I was entranced by what Jason was saying because it was so similar to my experience. I must have looked like I was not listening as Jason asked me if I understood what he was saying.
“Oh, yes Jason, I totally understand. In fact, I was just thinking how everything you have told me is so similar to my own experiences. But, please, continue. I will tell my story later. I want to hear every word you to tell me.”
“Are you sure?” Jason questioned. “I don’t want to monopolize our conversation.”
“No, please continue. I truly am hearing everything. It is just that I feel your words so deeply in my heart that it may look like I am not attending to you. Please continue.” I said as I reached out and touched his heart. In the second that my hand touched his heart I felt a rush of energy move into my hand, up my arm and into my own heart. What was this relationship? Who were we to each other, and how could we be so very much alike?
“All right, I will continue, mainly because I fear if I stop telling my story I may never have the courage to speak of it again.”
I shook my head in agreement, not wanting to say any more words. I looked into his eyes to encourage him to continue.
“I do not know what is going on here, but I feel like I have known you forever. I asked Mytre who you were, but he would only say that I would need to find that out on my own. I have no idea what he meant by that, except that I think he wanted me to tell you about my feelings.

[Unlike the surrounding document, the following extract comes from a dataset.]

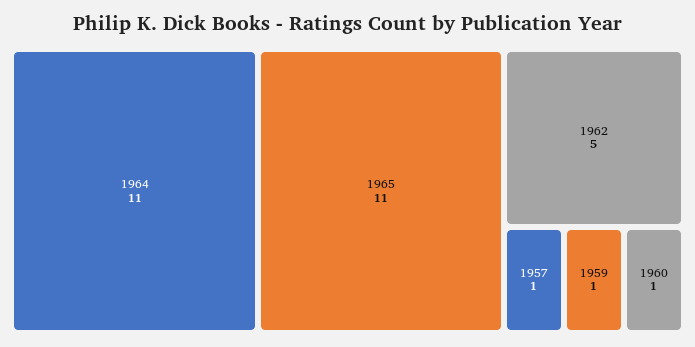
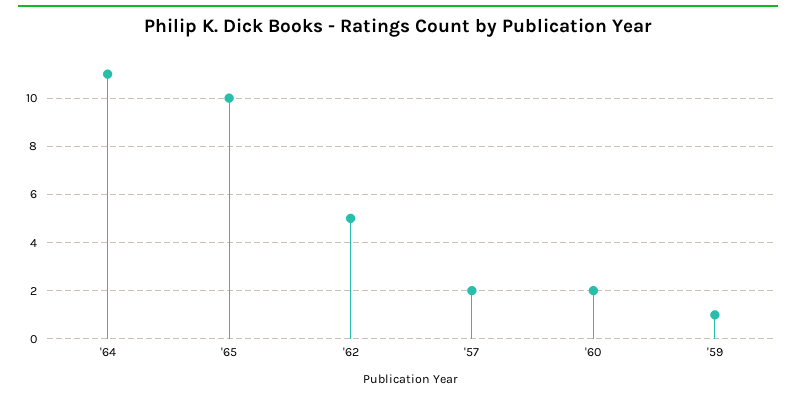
1965: 11 -> 10
1957: 1 -> 2
1960: 1 -> 2

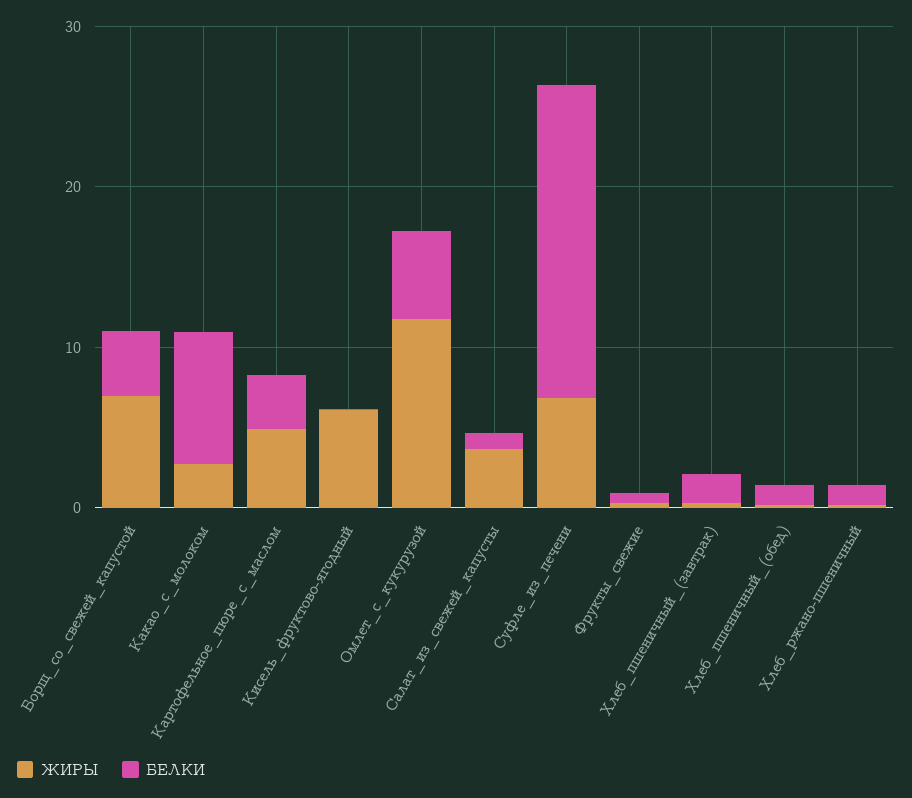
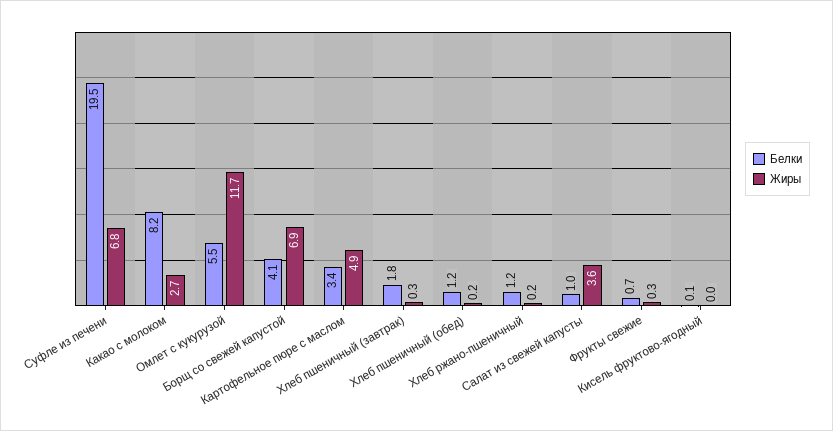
ЖИРЫ, Кисель_фруктово-ягодный: 6 -> 0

“It is not just meeting Mytre that has changed my life. It is also my feelings about you. It seems that we are connected in levels that are beyond my understanding. I am happy about this connection, and I want to continue spending time with you and getting to know you more and more. But, I have gotten off my story. Is it alright if I continue?”
I eagerly nodded yes and said. “Please do.”
“Well, Mytre started to take me onto his Starship. He told me that he normally served on the Arcturian Mothership, but he was presently serving on a much smaller Ship because of his present assignment. In fact, he told me that I, and you, were a part of this assignment.
“Mytre seems to speak into my heart and mind, and I write down everything he says. Is it possible that he is just a figment of my imagination...”
“No, No,” I burst out. “I have met him too!”
The look on Jason’s face when I said those words, made me know that I was totally in love with him. His look was filled with joyful acceptance. He did not doubt me one bit and was actually happy that I had had a similar experience.
“It is like we are one person!” he said with that sexy smile on his face.